Virtually every logistics organisation knows them. Problems that should have been solved long ago, yet keep coming back. Damaged racking in the same location. Delays that occur around the same time every week. Recurring errors in orders. Discussions between departments about the same topics. Or a process that constantly has to be corrected to keep the operation running.
What strikes me is that these problems are usually not ignored. On the contrary. People generally work hard to solve them. Employees jump in, planners shuffle work around, supervisors take decisions and experienced colleagues devise practical solutions. The operation keeps running and the customer often notices little.
And that is exactly where the danger lies.
Good at solving, blind to the cause
Many warehouses become extremely good at solving problems. So good, in fact, that less and less attention is paid to the question of why those problems keep coming back.
When an order is about to leave late, people switch gears. When a lorry arrives unexpectedly, space is made. When a process stalls, someone usually knows a way to get it sorted anyway. In the short term, that is valuable. Without that flexibility, much of the logistics world simply would not function.

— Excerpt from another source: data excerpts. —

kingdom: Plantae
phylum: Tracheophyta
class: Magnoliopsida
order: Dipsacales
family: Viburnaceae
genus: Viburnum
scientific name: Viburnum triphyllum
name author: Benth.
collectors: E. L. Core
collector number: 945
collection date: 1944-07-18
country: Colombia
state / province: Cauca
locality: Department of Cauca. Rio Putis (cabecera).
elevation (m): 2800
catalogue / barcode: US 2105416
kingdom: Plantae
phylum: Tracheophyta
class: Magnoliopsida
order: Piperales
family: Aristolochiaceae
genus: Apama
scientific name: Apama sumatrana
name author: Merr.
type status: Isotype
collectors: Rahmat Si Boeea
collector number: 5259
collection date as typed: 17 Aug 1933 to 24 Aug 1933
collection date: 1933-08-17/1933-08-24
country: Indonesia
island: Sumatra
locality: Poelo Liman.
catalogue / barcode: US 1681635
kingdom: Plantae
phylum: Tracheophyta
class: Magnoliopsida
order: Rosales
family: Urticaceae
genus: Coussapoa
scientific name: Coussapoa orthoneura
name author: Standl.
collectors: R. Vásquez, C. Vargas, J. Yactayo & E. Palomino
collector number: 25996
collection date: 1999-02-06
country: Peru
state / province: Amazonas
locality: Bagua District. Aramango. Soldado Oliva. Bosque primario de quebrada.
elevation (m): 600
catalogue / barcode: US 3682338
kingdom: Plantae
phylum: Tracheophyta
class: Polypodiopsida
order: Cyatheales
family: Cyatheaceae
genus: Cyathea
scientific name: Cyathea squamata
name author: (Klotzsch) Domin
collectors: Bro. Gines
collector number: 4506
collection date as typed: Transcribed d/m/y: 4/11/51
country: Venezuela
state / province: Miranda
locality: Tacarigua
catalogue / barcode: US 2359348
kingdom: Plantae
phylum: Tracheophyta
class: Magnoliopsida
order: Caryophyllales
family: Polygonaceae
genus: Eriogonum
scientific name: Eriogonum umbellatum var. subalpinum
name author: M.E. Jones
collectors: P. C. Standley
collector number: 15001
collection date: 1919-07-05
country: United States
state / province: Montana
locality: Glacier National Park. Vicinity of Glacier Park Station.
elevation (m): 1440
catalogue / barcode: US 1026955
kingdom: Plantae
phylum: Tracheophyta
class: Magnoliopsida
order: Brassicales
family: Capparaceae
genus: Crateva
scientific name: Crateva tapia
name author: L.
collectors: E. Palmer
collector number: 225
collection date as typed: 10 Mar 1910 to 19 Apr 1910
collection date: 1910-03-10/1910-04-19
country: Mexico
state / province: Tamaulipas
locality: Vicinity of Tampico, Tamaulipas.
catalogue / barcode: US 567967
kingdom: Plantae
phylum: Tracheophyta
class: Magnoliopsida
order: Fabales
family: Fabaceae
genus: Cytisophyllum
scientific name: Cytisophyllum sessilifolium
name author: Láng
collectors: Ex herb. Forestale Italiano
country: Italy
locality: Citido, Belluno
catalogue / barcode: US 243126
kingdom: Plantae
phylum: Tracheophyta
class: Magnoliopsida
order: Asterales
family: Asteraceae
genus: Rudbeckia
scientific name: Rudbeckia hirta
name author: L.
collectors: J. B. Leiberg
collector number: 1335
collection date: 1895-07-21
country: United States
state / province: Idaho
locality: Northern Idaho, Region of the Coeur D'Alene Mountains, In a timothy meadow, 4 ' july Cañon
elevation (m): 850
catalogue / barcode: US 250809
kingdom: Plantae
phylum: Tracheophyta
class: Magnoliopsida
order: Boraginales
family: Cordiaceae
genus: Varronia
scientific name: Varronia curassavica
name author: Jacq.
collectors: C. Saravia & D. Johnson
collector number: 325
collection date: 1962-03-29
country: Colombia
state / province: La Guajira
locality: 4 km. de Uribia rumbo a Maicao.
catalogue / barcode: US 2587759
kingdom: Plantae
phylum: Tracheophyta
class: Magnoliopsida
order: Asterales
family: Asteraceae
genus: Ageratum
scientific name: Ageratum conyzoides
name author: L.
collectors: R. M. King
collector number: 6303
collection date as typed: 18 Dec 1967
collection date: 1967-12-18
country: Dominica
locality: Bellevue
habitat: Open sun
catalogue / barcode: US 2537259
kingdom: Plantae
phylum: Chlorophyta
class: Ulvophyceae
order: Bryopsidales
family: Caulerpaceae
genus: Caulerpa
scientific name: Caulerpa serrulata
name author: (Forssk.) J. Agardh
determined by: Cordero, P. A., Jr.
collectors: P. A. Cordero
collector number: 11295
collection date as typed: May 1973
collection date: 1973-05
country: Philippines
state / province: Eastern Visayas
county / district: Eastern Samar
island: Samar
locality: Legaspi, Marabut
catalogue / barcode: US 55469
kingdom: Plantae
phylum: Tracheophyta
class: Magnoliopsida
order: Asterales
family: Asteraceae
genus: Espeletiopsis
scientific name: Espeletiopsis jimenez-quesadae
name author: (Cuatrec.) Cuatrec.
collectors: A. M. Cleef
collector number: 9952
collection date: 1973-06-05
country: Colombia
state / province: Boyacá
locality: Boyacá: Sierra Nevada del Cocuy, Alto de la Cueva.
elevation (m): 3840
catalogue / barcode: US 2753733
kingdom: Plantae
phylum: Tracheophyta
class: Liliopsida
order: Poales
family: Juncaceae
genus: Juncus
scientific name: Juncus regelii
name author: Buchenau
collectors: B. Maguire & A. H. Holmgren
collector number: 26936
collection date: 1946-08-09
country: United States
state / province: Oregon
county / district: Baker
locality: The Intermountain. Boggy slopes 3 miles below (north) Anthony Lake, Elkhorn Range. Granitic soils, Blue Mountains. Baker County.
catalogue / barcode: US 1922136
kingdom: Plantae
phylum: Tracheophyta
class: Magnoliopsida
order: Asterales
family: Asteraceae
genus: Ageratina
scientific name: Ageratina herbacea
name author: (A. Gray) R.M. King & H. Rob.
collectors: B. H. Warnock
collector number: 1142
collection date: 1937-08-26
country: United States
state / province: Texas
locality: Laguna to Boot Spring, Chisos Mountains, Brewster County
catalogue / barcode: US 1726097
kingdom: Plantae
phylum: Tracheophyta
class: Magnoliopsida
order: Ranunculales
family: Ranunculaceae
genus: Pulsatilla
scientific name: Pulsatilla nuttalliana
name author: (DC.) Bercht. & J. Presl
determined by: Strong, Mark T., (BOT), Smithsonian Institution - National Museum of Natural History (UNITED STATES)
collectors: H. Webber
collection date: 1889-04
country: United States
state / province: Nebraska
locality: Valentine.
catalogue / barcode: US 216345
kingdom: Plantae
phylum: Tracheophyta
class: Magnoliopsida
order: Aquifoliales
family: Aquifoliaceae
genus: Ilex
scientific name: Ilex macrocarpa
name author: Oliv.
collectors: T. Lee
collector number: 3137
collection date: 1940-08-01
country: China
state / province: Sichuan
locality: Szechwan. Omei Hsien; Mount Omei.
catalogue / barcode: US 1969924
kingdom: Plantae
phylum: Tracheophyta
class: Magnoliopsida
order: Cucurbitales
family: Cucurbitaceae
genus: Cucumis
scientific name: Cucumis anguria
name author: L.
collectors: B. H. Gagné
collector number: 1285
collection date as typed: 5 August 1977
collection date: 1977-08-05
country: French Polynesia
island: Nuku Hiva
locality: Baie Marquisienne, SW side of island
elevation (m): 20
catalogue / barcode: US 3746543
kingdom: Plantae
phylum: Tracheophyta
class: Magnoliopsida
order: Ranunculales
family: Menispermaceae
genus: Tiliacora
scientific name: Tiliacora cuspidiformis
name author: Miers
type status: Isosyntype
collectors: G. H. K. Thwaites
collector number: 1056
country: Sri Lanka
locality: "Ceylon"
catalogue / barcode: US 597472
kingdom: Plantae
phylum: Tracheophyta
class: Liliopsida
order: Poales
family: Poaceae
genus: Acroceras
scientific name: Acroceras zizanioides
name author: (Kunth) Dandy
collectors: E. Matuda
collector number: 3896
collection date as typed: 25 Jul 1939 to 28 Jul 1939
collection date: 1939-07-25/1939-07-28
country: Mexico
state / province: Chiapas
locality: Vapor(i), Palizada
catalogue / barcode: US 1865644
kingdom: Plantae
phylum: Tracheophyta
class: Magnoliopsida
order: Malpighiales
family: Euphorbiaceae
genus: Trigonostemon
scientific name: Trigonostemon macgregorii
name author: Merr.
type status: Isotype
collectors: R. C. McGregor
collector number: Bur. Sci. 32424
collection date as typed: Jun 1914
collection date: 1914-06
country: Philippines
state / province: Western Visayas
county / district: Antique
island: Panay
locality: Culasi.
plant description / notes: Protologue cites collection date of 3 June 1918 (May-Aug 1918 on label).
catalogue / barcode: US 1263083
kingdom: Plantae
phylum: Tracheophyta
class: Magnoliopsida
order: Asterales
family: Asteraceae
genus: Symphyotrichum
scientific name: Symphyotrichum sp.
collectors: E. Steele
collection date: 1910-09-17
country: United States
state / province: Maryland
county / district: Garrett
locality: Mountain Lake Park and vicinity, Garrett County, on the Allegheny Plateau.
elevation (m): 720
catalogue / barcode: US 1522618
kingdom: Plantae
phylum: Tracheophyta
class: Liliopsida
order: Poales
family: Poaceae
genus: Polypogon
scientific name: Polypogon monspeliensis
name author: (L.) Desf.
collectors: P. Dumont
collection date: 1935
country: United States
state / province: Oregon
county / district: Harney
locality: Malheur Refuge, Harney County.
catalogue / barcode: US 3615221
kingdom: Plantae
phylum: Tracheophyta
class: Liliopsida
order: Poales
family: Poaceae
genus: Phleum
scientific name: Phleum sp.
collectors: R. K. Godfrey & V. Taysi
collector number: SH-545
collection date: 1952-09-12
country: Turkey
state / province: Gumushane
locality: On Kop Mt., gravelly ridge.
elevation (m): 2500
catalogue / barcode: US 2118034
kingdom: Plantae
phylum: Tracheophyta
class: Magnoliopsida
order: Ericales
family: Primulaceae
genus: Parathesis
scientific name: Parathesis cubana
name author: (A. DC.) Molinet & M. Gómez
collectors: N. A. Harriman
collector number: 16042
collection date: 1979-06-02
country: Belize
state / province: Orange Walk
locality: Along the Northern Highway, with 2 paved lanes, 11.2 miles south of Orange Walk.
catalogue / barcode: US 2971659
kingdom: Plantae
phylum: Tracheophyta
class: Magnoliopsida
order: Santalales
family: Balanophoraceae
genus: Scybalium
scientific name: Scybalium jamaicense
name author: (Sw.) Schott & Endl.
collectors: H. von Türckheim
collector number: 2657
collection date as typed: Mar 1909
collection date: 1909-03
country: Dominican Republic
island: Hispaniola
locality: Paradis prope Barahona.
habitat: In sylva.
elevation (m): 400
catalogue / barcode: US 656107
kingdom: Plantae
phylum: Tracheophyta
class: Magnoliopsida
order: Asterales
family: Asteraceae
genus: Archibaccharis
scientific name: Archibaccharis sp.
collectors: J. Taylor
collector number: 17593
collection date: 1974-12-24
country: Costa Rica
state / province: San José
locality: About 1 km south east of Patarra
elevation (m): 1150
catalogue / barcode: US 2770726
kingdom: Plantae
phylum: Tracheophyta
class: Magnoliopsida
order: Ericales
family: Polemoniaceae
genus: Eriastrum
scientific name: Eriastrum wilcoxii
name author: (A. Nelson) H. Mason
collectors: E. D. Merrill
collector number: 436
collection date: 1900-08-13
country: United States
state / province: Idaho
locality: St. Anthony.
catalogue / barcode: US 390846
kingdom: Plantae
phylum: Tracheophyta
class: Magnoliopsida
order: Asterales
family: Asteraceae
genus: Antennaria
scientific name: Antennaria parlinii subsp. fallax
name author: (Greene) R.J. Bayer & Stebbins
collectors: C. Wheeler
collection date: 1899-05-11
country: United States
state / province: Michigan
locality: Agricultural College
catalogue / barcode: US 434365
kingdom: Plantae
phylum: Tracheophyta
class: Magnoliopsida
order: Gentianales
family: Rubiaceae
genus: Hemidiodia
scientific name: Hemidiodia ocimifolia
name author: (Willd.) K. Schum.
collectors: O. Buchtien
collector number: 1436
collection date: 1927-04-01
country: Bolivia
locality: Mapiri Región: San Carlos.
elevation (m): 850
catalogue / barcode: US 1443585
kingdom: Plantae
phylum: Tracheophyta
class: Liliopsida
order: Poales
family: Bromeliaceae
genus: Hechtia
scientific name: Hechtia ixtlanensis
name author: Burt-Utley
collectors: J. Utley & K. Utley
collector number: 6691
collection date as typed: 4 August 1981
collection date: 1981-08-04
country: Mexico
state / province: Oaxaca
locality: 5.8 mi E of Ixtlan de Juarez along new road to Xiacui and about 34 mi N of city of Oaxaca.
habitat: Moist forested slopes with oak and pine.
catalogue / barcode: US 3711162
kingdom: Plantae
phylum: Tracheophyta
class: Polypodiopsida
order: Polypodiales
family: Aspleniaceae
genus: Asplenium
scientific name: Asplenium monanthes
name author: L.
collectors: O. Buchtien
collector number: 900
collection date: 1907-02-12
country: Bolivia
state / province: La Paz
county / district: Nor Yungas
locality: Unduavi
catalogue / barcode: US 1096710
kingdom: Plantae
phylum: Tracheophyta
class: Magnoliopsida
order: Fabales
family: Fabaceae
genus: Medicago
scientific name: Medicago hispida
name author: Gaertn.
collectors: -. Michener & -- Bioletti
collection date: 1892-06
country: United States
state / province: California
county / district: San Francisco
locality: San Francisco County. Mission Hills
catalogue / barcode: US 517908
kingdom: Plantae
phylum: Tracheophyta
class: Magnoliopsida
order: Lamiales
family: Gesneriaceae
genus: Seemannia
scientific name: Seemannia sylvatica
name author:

But when the same disruption returns every week, the question is whether it is still an incident.
In many cases, it has become part of the process. Just as temporary solutions rarely stay temporary.
Everyone already knows the problem
I regularly see this in conversations on the shop floor. People often know exactly which problems are going to arise before they actually happen. They know which supplier regularly causes delays, which work causes congestion every Monday and which processes need extra attention to keep running smoothly. Employees often know what is going wrong before management does.
The remarkable thing is that this knowledge is often widely present within the organisation. Everyone knows the problem. Everyone knows how to deal with it. And that is exactly why the urgency to tackle the underlying cause disappears.
The problem feels manageable.
Until you start looking at it critically.
Because every recurring disruption costs time, attention and capacity. Perhaps not visibly in a single day, but certainly on an annual basis. Employees spend time correcting errors. Supervisors are busy resolving exceptions. Planners adjust schedules. And meanwhile, the feeling grows that the workload keeps increasing.
The cause is rarely where the problem shows
What is interesting is that the cause often does not sit where the problem becomes visible.
An error in dispatch can have its origin in goods receiving. Damage to racking can be caused by an illogical driving route. A capacity shortage can be the result of a planning decision made hours earlier. As a result, people often work on fighting symptoms while the real cause remains out of sight.
That is exactly why structural improvement usually does not start with the question of how a problem should be solved, but why it arises at all.
That question is asked surprisingly rarely.
Not because organisations do not consider it important, but because the daily operation demands attention. When a problem has to be solved today, it often feels more logical to act immediately than to free up time for a deeper analysis.
Yet that is often where the biggest improvement opportunities lie.
Solving versus investigating
The strongest operations I encounter are not necessarily the ones with the fewest problems. Every organisation has disruptions, unexpected situations and challenges. The difference often lies in how they are handled. Some organisations solve problems. Other organisations investigate why those problems keep arising.
That seems a small difference.
In practice, it often determines whether a problem resurfaces next week.
Because a problem that occurs once is annoying.
A problem that comes back every week is usually no longer an incident.
It is a process that demands attention.